▶ DOCUMENT:
# Betta Flare Contest



## PonyJumper101

***THIS IS NOT AN OFFICIAL BETTAFISH.COM CONTEST***

*Post a flaring picture of your betta! Angle does not matter. Male or female. Photo can be captioned but will not effect your entry if it isn't! One picture per member please. 

There will be 3 judges, Me and two other members. If you would like to be a judge, send me a private message!

Prizes- First place will recieve bragging rights and a drawing by me 

There will be a first, second and third if enough pictures are entered.

Contest ends October 1! Can't wait to see all of your beautiful bettas *

Permission has been given by aokashi


----------



## PonyJumper101

*For the flaring picture:

Betta must show beard in the photo.

Any non-flaring photo will not be able to participate in the contest. Must be a flare photo.

Thank you :-D*


----------



## Emparios

May I enter two fish, or is only one permitted?

▶ TASK LIST:
1. Rewrite the stretch of the betta flare contest thread from "Any non-flaring photo" through "only one permitted?", putting "allowed" in place of "permitted".
2. Carry the betta flare contest thread forward from its last post.

▶ ENTRIES:

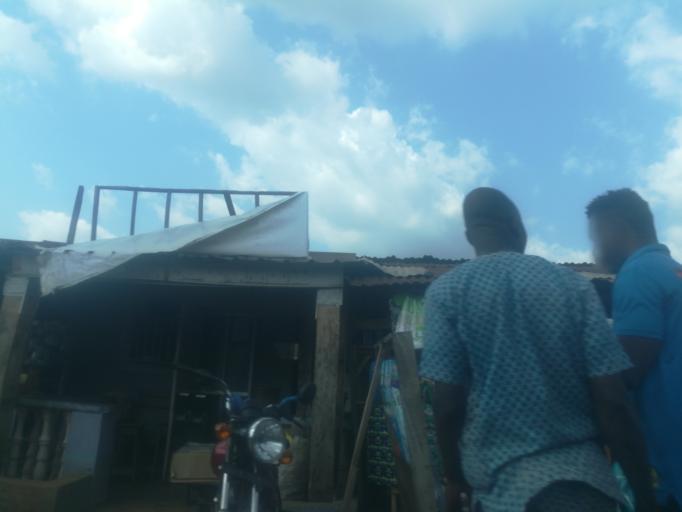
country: NG
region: Oyo
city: Moniya
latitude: 7.5130
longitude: 3.9123
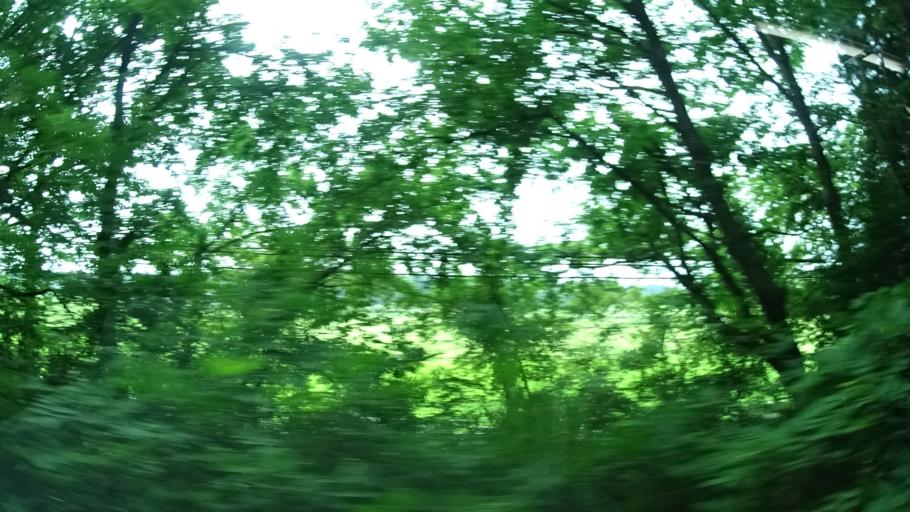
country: JP
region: Tochigi
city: Mashiko
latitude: 36.5207
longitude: 140.0909
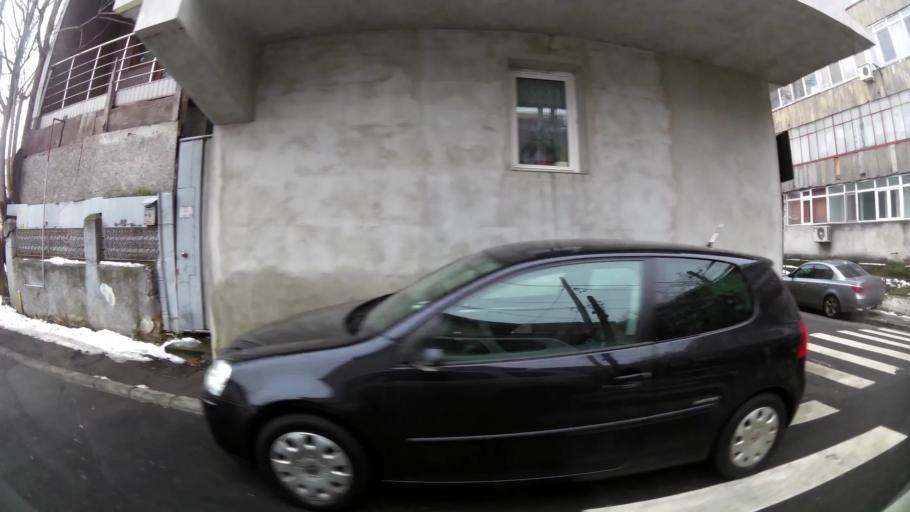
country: RO
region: Ilfov
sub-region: Comuna Chiajna
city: Rosu
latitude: 44.4591
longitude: 26.0512
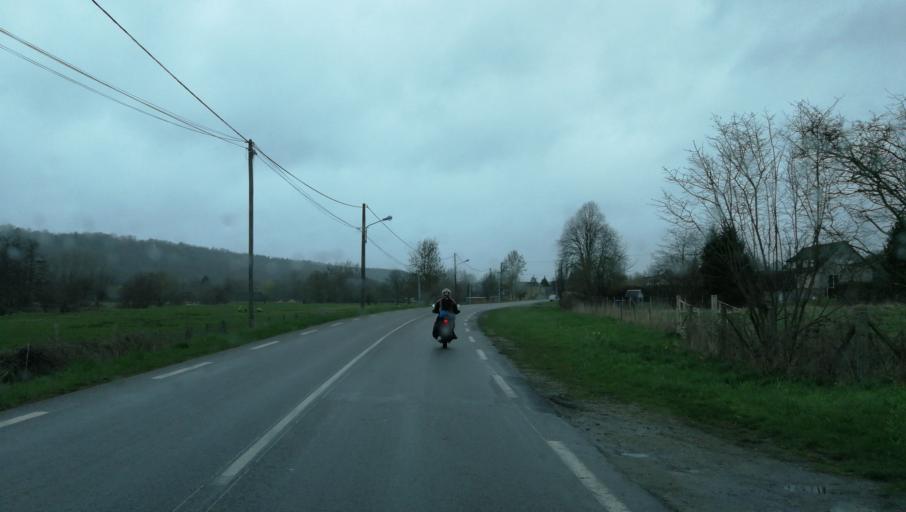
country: FR
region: Haute-Normandie
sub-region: Departement de l'Eure
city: Brionne
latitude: 49.1643
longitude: 0.7248
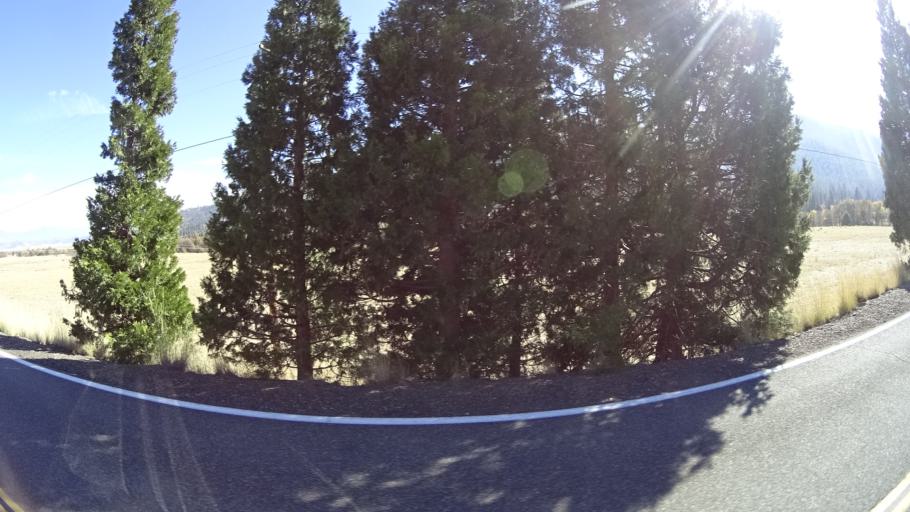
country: US
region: California
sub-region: Siskiyou County
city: Weed
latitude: 41.4857
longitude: -122.5698
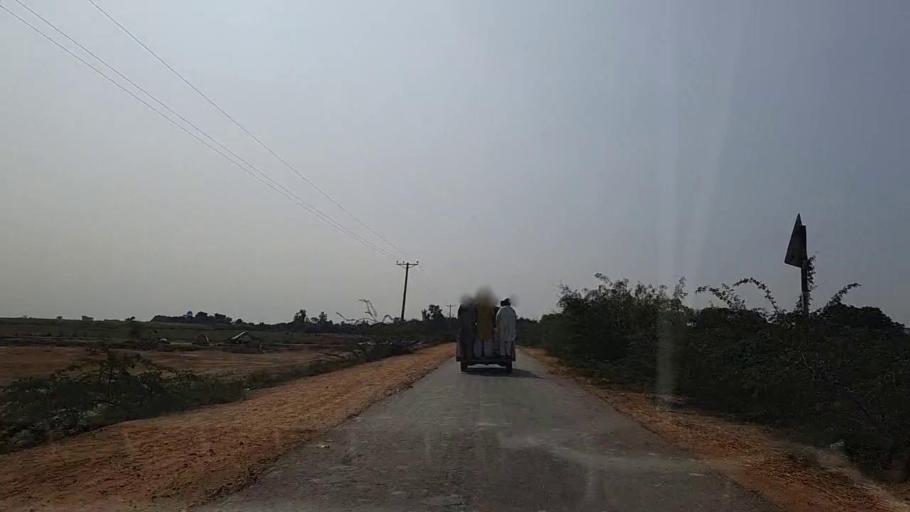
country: PK
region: Sindh
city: Chuhar Jamali
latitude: 24.3726
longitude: 67.9673
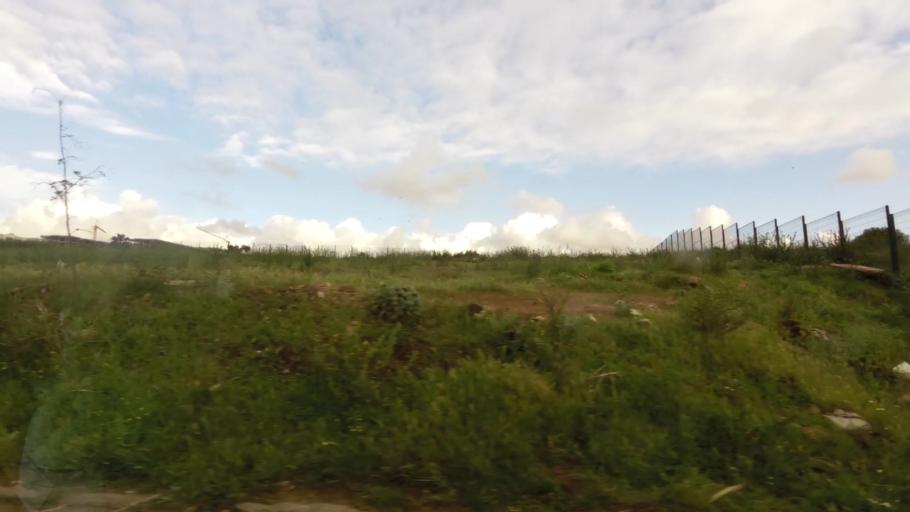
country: MA
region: Grand Casablanca
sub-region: Casablanca
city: Casablanca
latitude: 33.5802
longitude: -7.6868
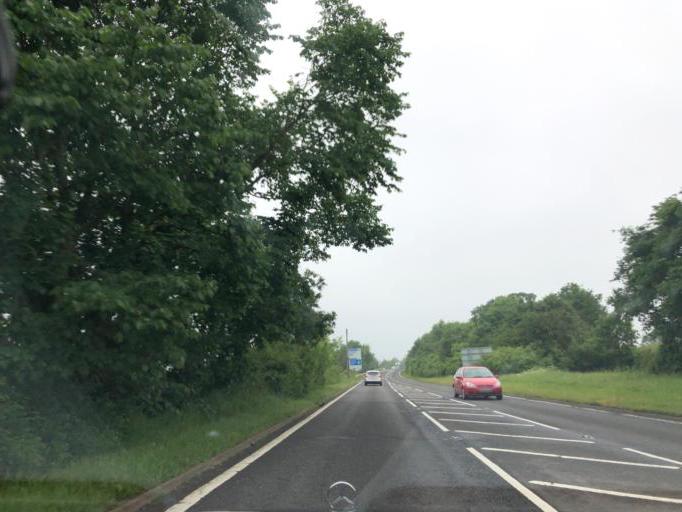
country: GB
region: England
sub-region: Warwickshire
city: Warwick
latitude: 52.2378
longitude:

▶ RESULTS OF THE EXERCISE:
1.
Any non-flaring photo will not be able to participate in the contest. Must be a flare photo.

Thank you :-D*


----------



## Emparios

May I enter two fish, or is only one allowed?

2.
----------



## xShainax

This is Bazooka Joe. SIP


----------



## PonyJumper101

One fish  beautiful boy xShinax!


----------



## xShainax

PonyJumper101 said:


> One fish  beautiful boy xShinax!


Thank you.  He was my favorite betta ever.


----------



## Year of the Betta

Oh i want to enter my Sushi!


----------



## PonyJumper101

Oh wow! Love his blue!


----------



## Indigo Betta

Here's Igneel flaring he always flares but Ellis hardly ever flares.


----------



## madmonahan

Here's my boy Denim flaring, I can never get his face while he's full on flare. It's hard to see his beard considering it's clear ;P


----------



## PonyJumper101

Wow absolutely beautiful!


----------



## Lucillia

Indigo I love Igneel's beard and face. XD It just makes me giggle.


----------



## Canis

He doesn't have a name yet, but here is my best flare pic as of today ^^


----------



## PonyJumper101

Oh wow! Breath taker!


----------



## Indigo Betta

Lucillia said:


> Indigo I love Igneel's beard and face. XD It just makes me giggle.



Thank you:-D Igneel is a mad betta.


----------



## Wynn

My boy Langston it is old but he is flaring into "His" Heater.


----------



## Tony2632

One of my bettas, I call him Cray Cray. :-D


----------



## Tony2632

It's not size of your flare, it's how you use it. :BIGcool:


----------



## OzzyzMommy

This is King Arthur (Crown Tail)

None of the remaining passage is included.